The following is excerpted from a June 27, 2011 article by Peg Brickley of Dow Jones Daily Bankruptcy Review and published by The Wall Street Journal:
Technology heavyweights will throw down Monday for the formidable patent portfolio of Nortel Networks Corp., vying to stock up their arsenals for raging legal battles over smartphones, Web advertising and whatever comes next in the multitrillion-dollar technology wars.
Stuffed with 6,000 patents and patent applications, the intellectual property treasure chest of the liquidating telecommunications company could ward off hundreds of millions of dollars worth of patent infringement lawsuits and open the doors to billions of dollars worth of sales of devices and technology.
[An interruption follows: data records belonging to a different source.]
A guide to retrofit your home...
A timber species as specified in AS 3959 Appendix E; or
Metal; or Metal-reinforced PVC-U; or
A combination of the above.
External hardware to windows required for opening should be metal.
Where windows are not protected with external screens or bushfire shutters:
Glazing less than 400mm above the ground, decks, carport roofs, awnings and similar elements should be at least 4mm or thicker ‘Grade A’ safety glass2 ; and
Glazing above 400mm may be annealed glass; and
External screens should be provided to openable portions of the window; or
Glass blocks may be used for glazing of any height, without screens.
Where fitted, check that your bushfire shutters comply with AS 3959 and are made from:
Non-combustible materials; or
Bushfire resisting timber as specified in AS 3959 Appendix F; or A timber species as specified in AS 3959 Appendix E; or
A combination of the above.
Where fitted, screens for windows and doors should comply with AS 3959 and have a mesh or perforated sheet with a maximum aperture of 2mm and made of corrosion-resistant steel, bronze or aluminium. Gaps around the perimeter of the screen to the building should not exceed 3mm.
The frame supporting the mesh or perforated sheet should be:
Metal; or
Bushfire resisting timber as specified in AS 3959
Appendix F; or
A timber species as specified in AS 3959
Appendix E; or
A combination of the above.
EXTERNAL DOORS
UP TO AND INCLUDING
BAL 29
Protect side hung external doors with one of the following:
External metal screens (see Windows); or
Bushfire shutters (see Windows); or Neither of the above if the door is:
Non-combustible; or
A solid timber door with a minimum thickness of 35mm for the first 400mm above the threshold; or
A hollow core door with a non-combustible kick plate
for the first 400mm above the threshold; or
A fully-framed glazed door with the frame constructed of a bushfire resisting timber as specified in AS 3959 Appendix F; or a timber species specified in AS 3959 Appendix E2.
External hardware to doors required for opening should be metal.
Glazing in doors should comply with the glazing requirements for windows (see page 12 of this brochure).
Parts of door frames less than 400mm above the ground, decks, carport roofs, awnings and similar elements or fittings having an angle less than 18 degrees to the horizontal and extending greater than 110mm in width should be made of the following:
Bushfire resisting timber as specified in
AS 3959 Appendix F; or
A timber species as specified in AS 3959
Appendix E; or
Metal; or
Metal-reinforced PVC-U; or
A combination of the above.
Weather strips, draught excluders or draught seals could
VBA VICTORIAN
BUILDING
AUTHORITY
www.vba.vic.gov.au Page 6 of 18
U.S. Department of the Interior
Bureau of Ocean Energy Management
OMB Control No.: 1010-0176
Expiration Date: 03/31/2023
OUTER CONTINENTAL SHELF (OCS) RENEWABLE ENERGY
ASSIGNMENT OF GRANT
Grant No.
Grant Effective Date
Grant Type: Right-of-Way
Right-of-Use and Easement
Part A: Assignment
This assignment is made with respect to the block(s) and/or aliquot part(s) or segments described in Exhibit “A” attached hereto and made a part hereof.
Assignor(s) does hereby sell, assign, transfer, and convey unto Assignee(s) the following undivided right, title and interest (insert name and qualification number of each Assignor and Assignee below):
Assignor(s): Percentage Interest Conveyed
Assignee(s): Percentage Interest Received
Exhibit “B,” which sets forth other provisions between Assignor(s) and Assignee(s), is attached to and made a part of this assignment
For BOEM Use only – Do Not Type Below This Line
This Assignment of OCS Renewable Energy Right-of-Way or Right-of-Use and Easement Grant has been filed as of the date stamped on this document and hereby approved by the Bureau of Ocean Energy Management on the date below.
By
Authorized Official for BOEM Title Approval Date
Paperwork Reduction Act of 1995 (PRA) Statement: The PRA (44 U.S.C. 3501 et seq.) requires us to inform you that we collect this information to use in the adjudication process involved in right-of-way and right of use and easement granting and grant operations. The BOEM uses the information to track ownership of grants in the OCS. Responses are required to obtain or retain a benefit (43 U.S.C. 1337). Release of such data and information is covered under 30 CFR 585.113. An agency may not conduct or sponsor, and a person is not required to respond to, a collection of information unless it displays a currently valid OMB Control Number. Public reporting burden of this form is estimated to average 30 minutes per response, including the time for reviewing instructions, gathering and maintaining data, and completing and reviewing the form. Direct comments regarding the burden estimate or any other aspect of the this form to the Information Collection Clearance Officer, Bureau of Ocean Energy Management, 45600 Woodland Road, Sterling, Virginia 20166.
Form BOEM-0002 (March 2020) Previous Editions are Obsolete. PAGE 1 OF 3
Creditors, needless to say, are looking for much more than the $900 million opening offer that Google Inc. (GOOG) threw on the table.
Remarkable for its size and notoriety, the Nortel patent auction is part of a steady and growing stream of patent sales in a market that has been flooded with activity in recent years, one that has billions of dollars of capital ready to do deals.
For many reasons, companies can find themselves with patents they're not using, "like an empty plant," Berten [David Berten, a former litigator and one of the Global IP Law Group's founders] said. Convincing another company to take a license and pay royalties is a long and expensive proposition. "Litigating takes even longer and is more expensive," he said.
A sale is a faster path, but not always an easy one for an asset that has been considered a daunting value proposition, according to Berten.
"Anyone can get comps for real estate. Everyone can calculate what accounts receivable are worth," Berten said. "The asset class that may have the most value is the patents, but that's the toughest to understand."